Actual age versus predicted age plot with MAE as loss function

Table 6.2 Metric values for each loss function on the custom model

6.4.1.2 MSE

To compute the MSE, the difference is squared among the model's predictions and true values and finally averaged over the whole data set. Since the errors are always squared, MSE will never be negative (Fig. 6.6). The metric values for this loss function on the custom models are presented in Table 6.2.

Fig. 6.6
A scatter graph of predicted age versus actual age with M S E as loss function. It displays the uniform growth of predicted age with actual age by a straight line. It depicts an increasing trend.

Actual age versus predicted age plot with MSE as loss function

6.4.1.3 Huber

The best of both worlds, MSE and MAE are offered by Huber Loss which acts by balancing the MSE and MAE together. The Huber loss function was proved to give the best results for our custom model. When compared Huber loss function with other loss functions such as MAE and MSE, Huber loss function proved to be more effective (refer Fig. 6.7). The Metric values for this loss function on the custom models are presented in Table 6.2.

Fig. 6.7
A scatter graph of predicted age versus actual age with Huber as loss function.

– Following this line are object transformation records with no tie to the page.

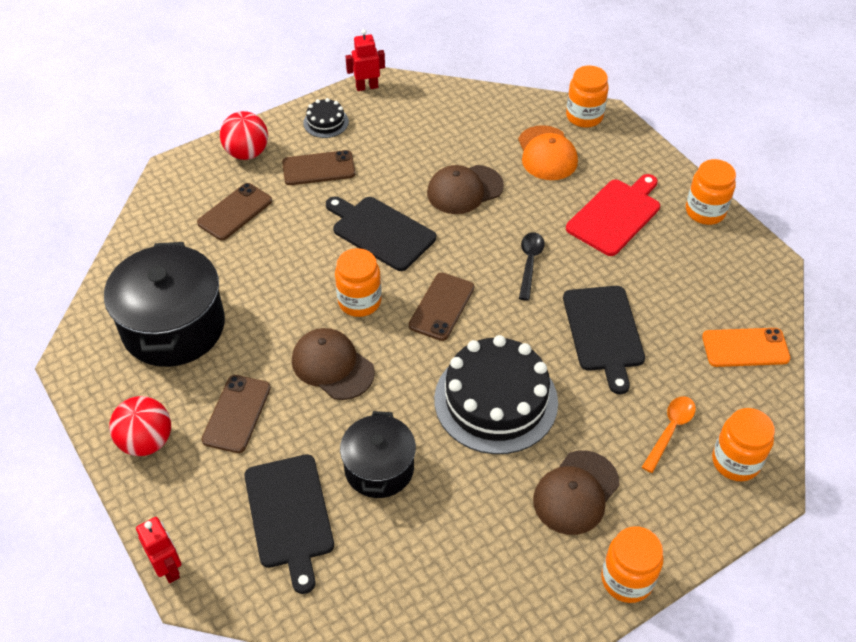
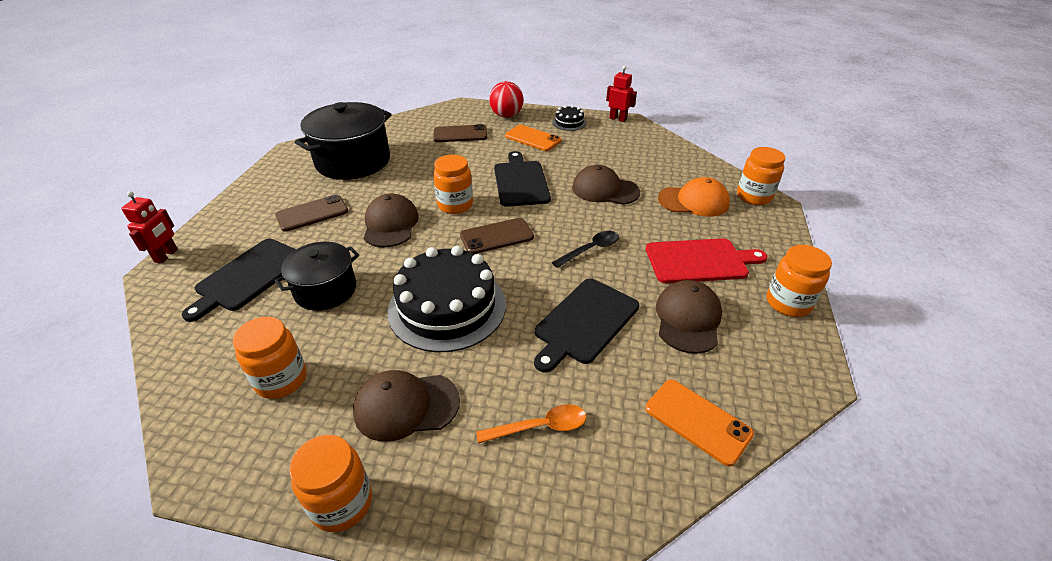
camera: 45 degrees right, 10 degrees down
red ball [109,396,171,456] -> none
brown phone [282,150,355,185] -> orange phone [505,125,562,151]
orange cap [518,125,578,180] -> orange cap turned 120 degrees counterclockwise [658,177,730,217]
orange jar [712,408,775,481] -> orange jar moved to [233,317,307,399]
none -> brown cap [656,280,722,354]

It displays the uniform growth of predicted age with actual age by a straight line. It depicts an increasing trend.

Actual age versus predicted age plot with Huber as loss function

6.4.2 Comparing with Pre-trained Models

6.4.2.1 VGG16

VGG16 is a CNN model which consists of 16 layers. It was trained on the ImageNet data set comprising 14 million images divided over 1000 classes. The model achieved an accuracy of 92.7% for the top-5 test set. Figure 6.8 is the scatter plot obtained after applying VGG16. Using this model, we achieved an MAE of 16.77 (refer Table 6.2).

Fig. 6.8
A scatter graph of predicted age versus actual age for V G G 1 6. It displays the uniform growth of predicted age with actual age by a straight line. It depicts an increasing trend.

Actual age versus predicted age plot for VGG16

6.4.2.2 VGG19

VGG19 is a CNN model which consists of 19 layers, and it is a variant of VGG. Figure 6.9 is the scatter plot obtained after applying VGG19. We achieved an MAE value of 14.80 with VGG19 (refer Table 6.2).

Fig. 6.9
A scatter graph of predicted age versus actual age for V G G 1 9. It displays the uniform growth of predicted age with actual age by a straight line. It depicts an increasing trend.

Actual age versus predicted age plot for VGG19

6.4.2.3 Inception V3

Inception is a CNN model developed by Google. Inception v3 is Google Inception’s third version. Figure 6.10 is the scatter plot obtained after applying Inception v3. Using this model, we achieved an MAE of 35.66 (refer Table 6.3).

Fig. 6.10
A scatter graph of predicted age versus actual age for inception v 3. It displays the uniform growth of predicted age with actual age by a straight line. It depicts an increasing trend.

Actual age versus predicted age plot for Inception v3

Table 6.3 Comparison of metrics between our model and various state-of-the-art models

6.5 Conclusion

Bone age has already been utilized as a diagnostic and therapeutic indication. Moreover, bone age may be used to predict pubertal peak height velocity and menarche timing. In this study, we created a unique DNN model for determining bone age automatically. In summary, we used a set of X-ray pictures to perform classification and regression to estimate bone age. Using 6044 pictures, the MAE value for bone ages using our own model was 13.89, VGG-16 was 16.769, VGG-19 was 14.80, and Inception v3 was 35.66.